◆ **Directive 1**
Rewrite the passage on sustainable fisheries investment, starting at the words "To that end, the" and stopping after "seafood best practices.", with "Meloy Fund" changed to "fund".
◆ **Directive 2**
According to the passage on sustainable fisheries investment, what organization wholly owns The Meloy Fund for Sustainable Community Fisheries?
◆ **Directive 3**
Extend the passage on sustainable fisheries investment beyond its final sentence.

◆ **Source document**
Still, at the moment sourcing investment-ready deals remains a challenge. Much of the sustainable fishing industry remains small scale, made up of artisanal and coastal fishing enterprises.
“We’re seeing businesses that are interesting, but they’re not fully investment ready,” says Manuel Bueno, fund director for The Meloy Fund for Sustainable Community Fisheries, a wholly owned subsidiary of the global conservation organization Rare. “They’ve been successful in growing, but they’re hitting a brick wall in terms of making it to the next stage, from an operational and a sustainability perspective. These businesses need a partner that can help add value to what they’re doing, not just a financier.”
To that end, the Meloy Fund offers assistance to support business growth, including financial management, corporate governance, operations, marketing and sustainable seafood best practices.

◆ **Recorded information**
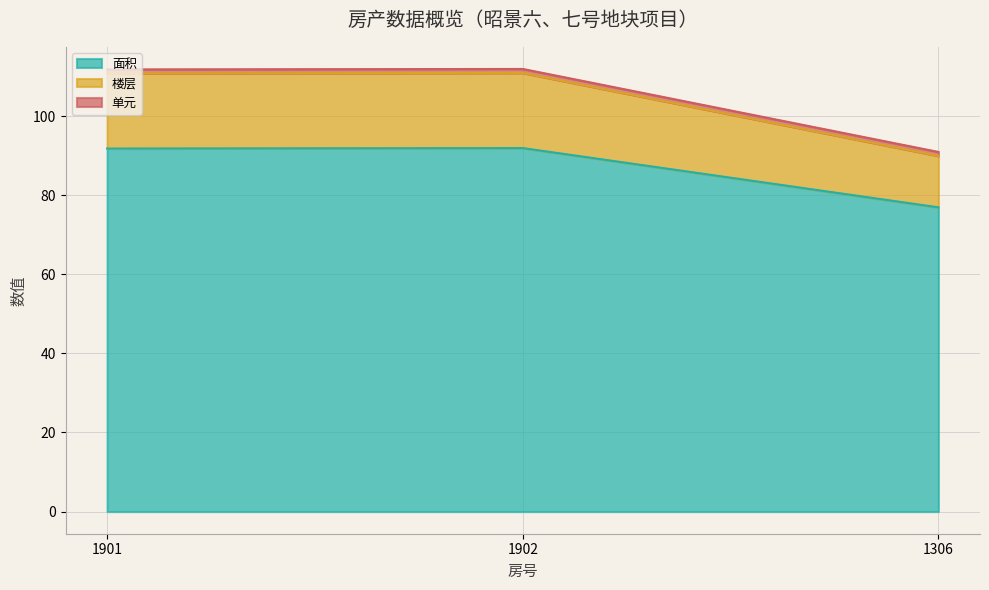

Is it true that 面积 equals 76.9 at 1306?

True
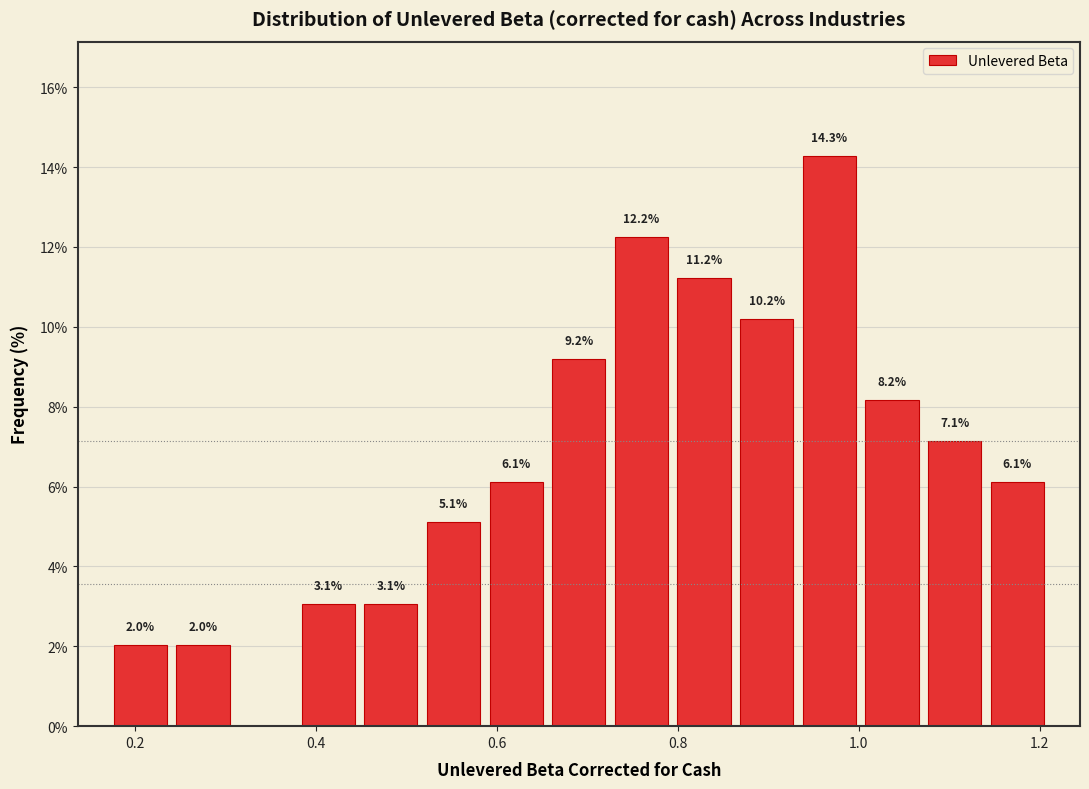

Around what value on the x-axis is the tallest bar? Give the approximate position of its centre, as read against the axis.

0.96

◆ **Answer area 1**
To that end, the fund offers assistance to support business growth, including financial management, corporate governance, operations, marketing and sustainable seafood best practices.

◆ **Answer area 2**
The global conservation organization Rare.

◆ **Answer area 3**
The fund, which launched in July 2017, provides in-kind debt, mezzanine and equity financing to fishing and seafood-related businesses that have an impact on community fisheries in Indonesia and Philippines. The 10-year fund targets market-rate returns. It made its first investment in Meliomar, a Philippines-based fish processor and exporter.
Bueno is among those who believe the urgency of the overfishing crisis will drive a broader change in the fishing industry. “Ten years ago it was a free for all,” he says. “The thinking was, ‘If we run out here, we’ll go somewhere else.’ But now there’s nowhere else to go.”